Tidak dapat dipungkiri lagi, bahwa penyerangan terhadap masyarakat muslim yang sedang beribadah disaat solat Idul Fitri sangat memperlihatkan bahwa tidak semua masyarakat mampu menerima perbedaan yang ada. Saya yakin para mayoritas masyarakat dapat membenarkan tindakan penyerangan tersebut, ketika mereka merasa terganggu dari aktivitas mereka. Dan sebagai minoritas, mereka juga memiliki alasan yang cukup kuat bahwa tindakan mereka seharusnya dihargai, karena hal ini merupakan hari penting bagi mereka. Saya dapat menyimpulkan bahwa apabila kita berbicara tentang kepentingan, setiap masyarakat memiliki kepentingan masing-masing yang dapat mendorong mereka melakukan tindakan ekstrimisime dalam memperjuangkan kepentingan mereka masing-masing.

Bagi saya, akar masalah tersebut bukan di masyarakat, namun di pemerintah yang hingga saat ini masih sulit untuk mengaplikasikan nilai-nilai kesetaraan dalam perbedaan diantara masyarakat. Hingga saat ini, masyarakat Indonesia masih hidup di zona abu-abu dalam memberlakukan standar keadilan yang setara kepada setiap masyarakat Indonesia. Zona abu-abu tersebut memberikan celah yang sangat besar bagi masyarakat Indonesia dalam memberlakukan tindakan yang mereka anggap benar, sehingga tidak ada standar yang jelas dalam memberlakukan masyarakat Indonesia dengan setara. Saya yakin bahwa hal ini sangat perlu untuk dilihat sebagai ancaman bagi kehidupan keberagaman antar masyarakat di Indonesia.

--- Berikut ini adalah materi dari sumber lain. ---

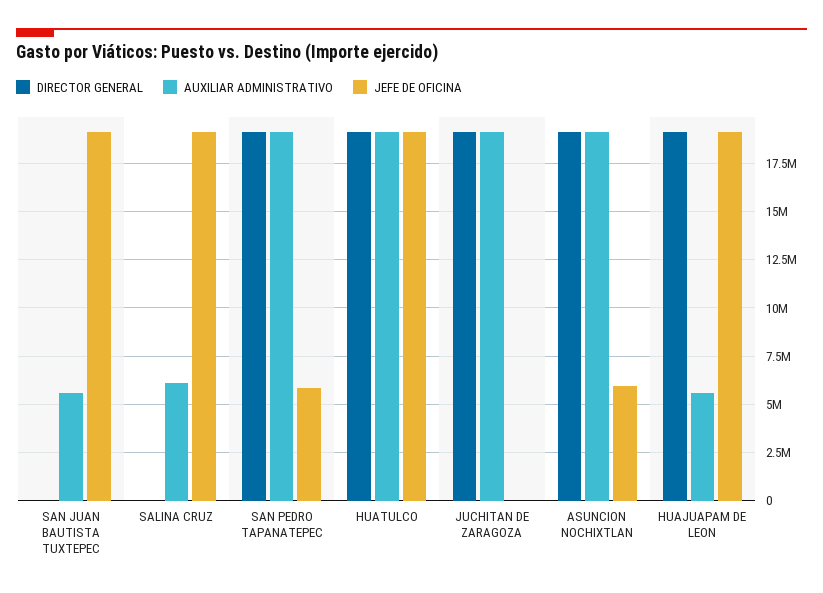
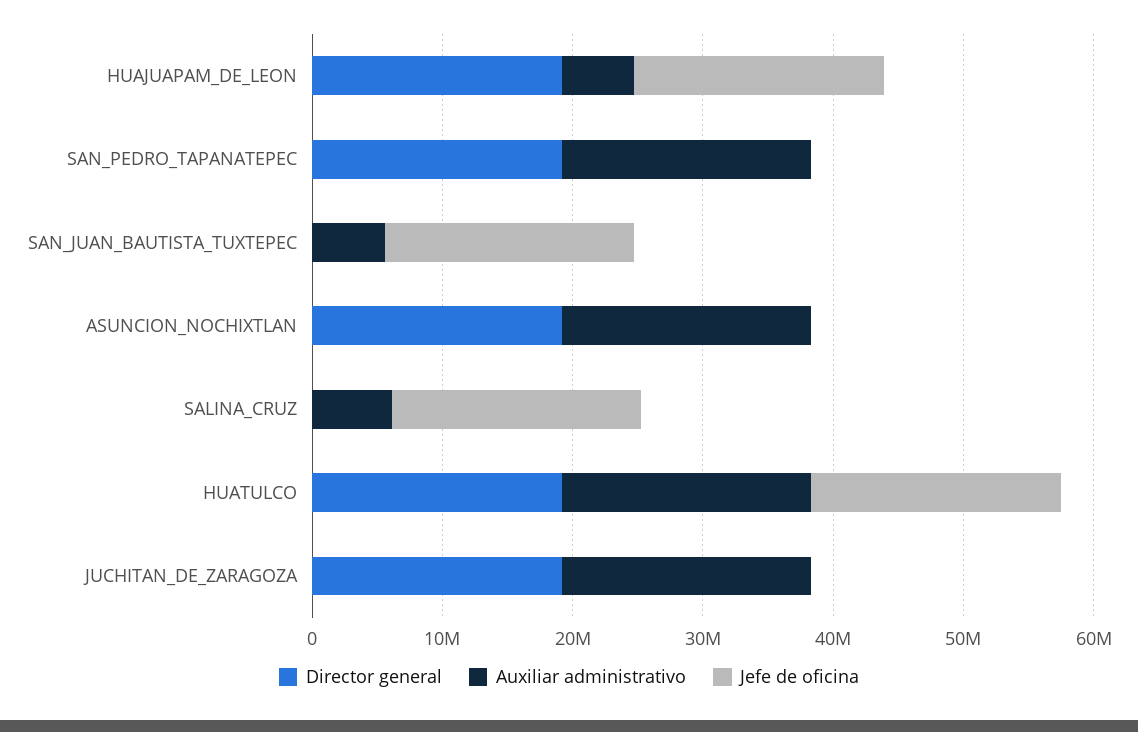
JEFE DE OFICINA, SAN PEDRO TAPANATEPEC: 6000000 -> 0
JEFE DE OFICINA, ASUNCION NOCHIXTLAN: 6000000 -> 0

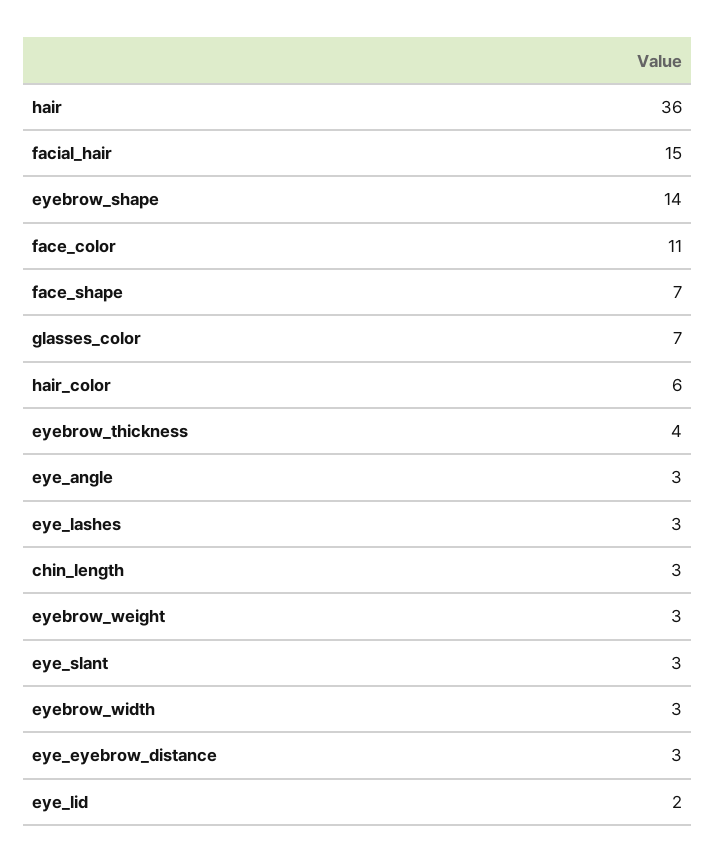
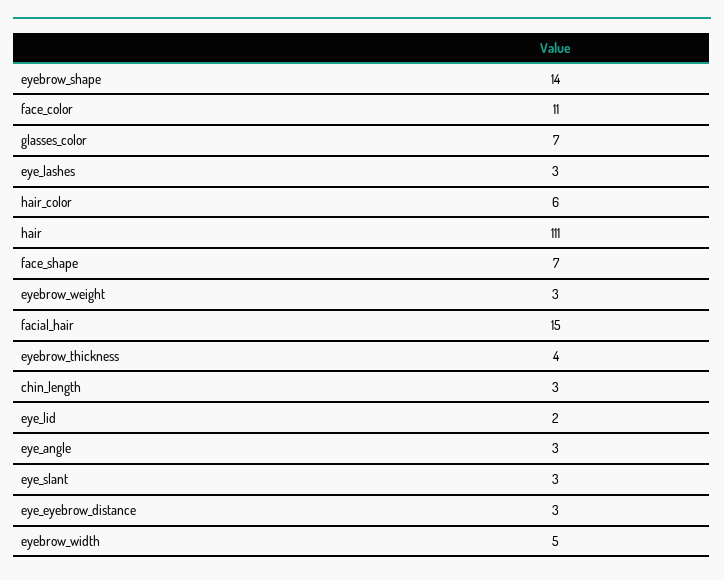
hair: 36 -> 111
eyebrow_width: 3 -> 5

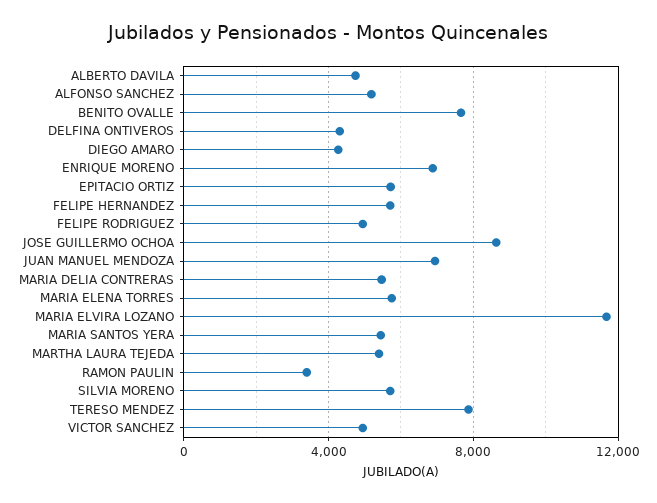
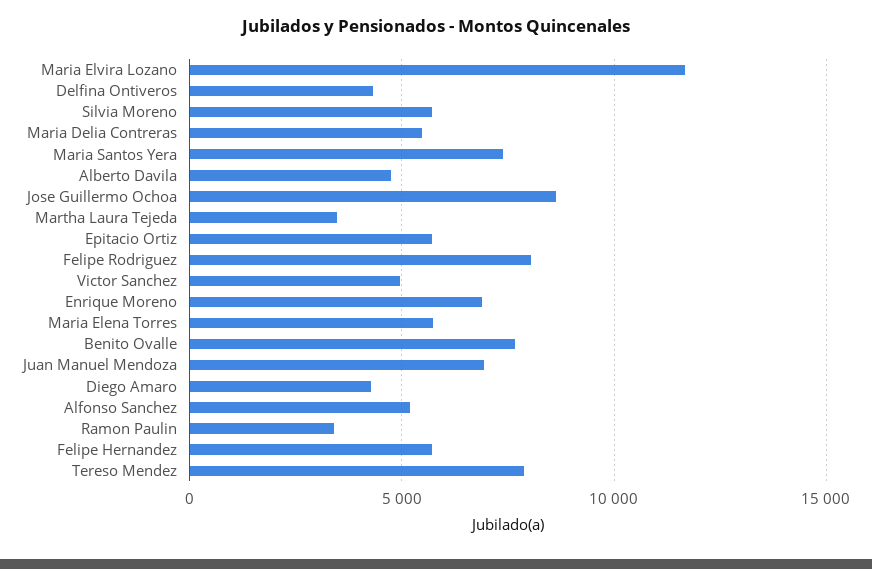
FELIPE RODRIGUEZ: 5000 -> 8000
MARIA SANTOS YERA: 5500 -> 7500
MARTHA LAURA TEJEDA: 5500 -> 3500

Bagi saya, hal ini sangat beralasan karena ancaman ini dapat menimbulkan kecemburuan sosial diantara masyarakat. Dan apabila tidak diselesaikan, hal ini dapat berimbas kepada budaya rasisme, sehingga setiap masyarakat dapat saling mendiskreditkan setiap etnis dengan standar wilayah masing-masing diseluruh wilayah Indonesia. Kalau hal ini terus dibiarkan, hal ini dapat membawa Indonesia ke titik “Ketidakpersatuan Indonesia” dibanding “Persatuan Indonesia”.

 

Apa yang harus dilakukan?

Saya yakin bahwa mengaplikasikan nilai-nilai kesetaraan di Indonesia sangatlah sulit. Indonesia memiliki wilayah yang sangat luas dan banyak hal yang sangat sulit untuk dikontrol pemerintah pusat. Hal inilah yang menciptakan apa yang kita kenal dengan otonomi daerah. Sejauh hal ini, tidak ada yang salah, karena sistem ini memiliki tujuan untuk membantu pemerintah pusat dalam pendelegasian tugas kepada pihak daerah, untuk mememenuhi ekspektasi pusat.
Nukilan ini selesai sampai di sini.